By communicating with smart power meters that relay usage information back to power companies (rather than just spinning a dial to record it,) PowerMeter will display a graph of electricity usage over time, with different trends labeled to show the appliances that are causing them. Google hopes to introduce it as an iGoogle application, allowing users to keep an eye on usage easily, and therefore change their habits to cut down on waste.
In Google’s promotional video for PowerMeter, one engineer claims to have cut his own usage by 64 percent and saved an estimated $3,000 on his electricity bill using an early version of PowerMeter.

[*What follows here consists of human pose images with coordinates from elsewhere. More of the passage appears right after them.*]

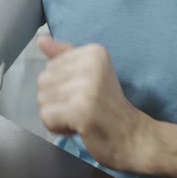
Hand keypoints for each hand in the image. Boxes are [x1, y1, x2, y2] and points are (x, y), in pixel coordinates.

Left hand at [36, 38, 155, 173]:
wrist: (134, 137)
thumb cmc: (108, 106)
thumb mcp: (90, 73)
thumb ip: (65, 56)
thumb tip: (41, 40)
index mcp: (94, 51)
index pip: (50, 66)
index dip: (62, 85)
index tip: (86, 94)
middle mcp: (91, 65)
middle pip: (43, 82)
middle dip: (57, 100)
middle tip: (83, 107)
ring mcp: (86, 87)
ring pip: (42, 99)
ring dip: (57, 114)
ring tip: (81, 116)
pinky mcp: (80, 109)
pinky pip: (46, 116)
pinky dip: (57, 127)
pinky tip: (78, 126)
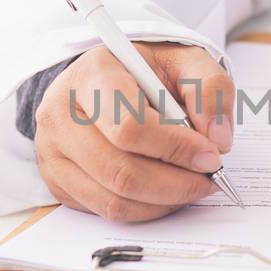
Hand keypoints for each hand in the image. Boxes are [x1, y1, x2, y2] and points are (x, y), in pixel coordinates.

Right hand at [34, 43, 234, 221]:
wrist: (107, 79)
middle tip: (209, 178)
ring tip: (192, 184)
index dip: (176, 148)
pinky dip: (147, 209)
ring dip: (165, 201)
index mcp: (91, 75)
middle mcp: (61, 114)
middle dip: (176, 183)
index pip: (129, 126)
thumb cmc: (146, 71)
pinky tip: (166, 191)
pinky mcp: (57, 180)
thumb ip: (211, 89)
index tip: (211, 155)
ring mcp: (53, 151)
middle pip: (121, 171)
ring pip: (114, 199)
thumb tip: (218, 140)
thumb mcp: (185, 60)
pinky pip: (107, 210)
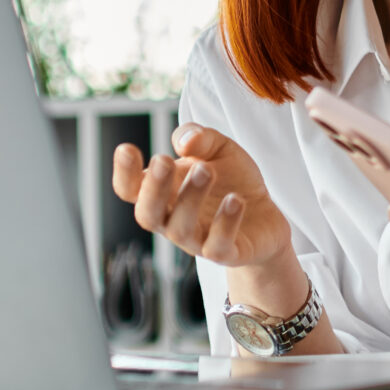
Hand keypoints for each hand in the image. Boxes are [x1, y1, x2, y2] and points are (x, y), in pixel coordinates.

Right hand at [112, 126, 290, 272]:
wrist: (266, 215)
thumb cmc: (231, 180)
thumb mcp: (218, 148)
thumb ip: (199, 137)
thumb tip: (185, 143)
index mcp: (163, 192)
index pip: (130, 189)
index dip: (123, 173)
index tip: (127, 148)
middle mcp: (173, 220)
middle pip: (147, 214)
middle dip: (153, 188)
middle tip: (163, 160)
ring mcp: (197, 240)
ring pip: (180, 229)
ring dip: (190, 198)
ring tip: (206, 170)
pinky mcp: (226, 253)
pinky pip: (217, 246)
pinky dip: (225, 223)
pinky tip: (235, 200)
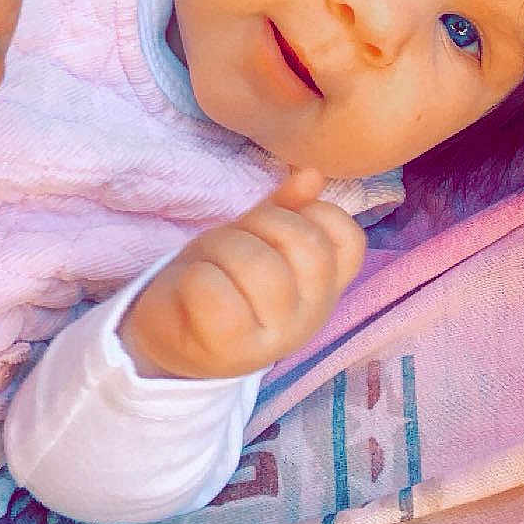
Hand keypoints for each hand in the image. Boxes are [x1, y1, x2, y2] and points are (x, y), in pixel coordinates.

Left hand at [116, 169, 366, 379]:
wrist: (176, 336)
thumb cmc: (225, 277)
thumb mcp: (257, 237)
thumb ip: (287, 208)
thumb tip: (311, 175)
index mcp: (325, 288)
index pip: (348, 239)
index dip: (313, 214)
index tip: (277, 224)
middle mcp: (310, 317)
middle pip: (304, 244)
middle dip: (258, 224)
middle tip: (234, 240)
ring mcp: (276, 340)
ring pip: (258, 265)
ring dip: (220, 248)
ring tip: (209, 263)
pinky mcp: (230, 349)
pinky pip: (213, 291)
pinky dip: (195, 277)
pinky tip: (193, 287)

Though Google has handled the software implementation, consumers won’t be able to take advantage of it without smart power meters, which remain rare, and the right standards for publishing the information that they produce.
For the moment, PowerMeter remains a closed release in private testing among Google employees until the hardware side of the equation falls into place for the public. According to Google, that could be soon, since the proposed economic stimulus package (PDF) on the table in Washington includes provisions for the installation of 40 million such meters over the next three years.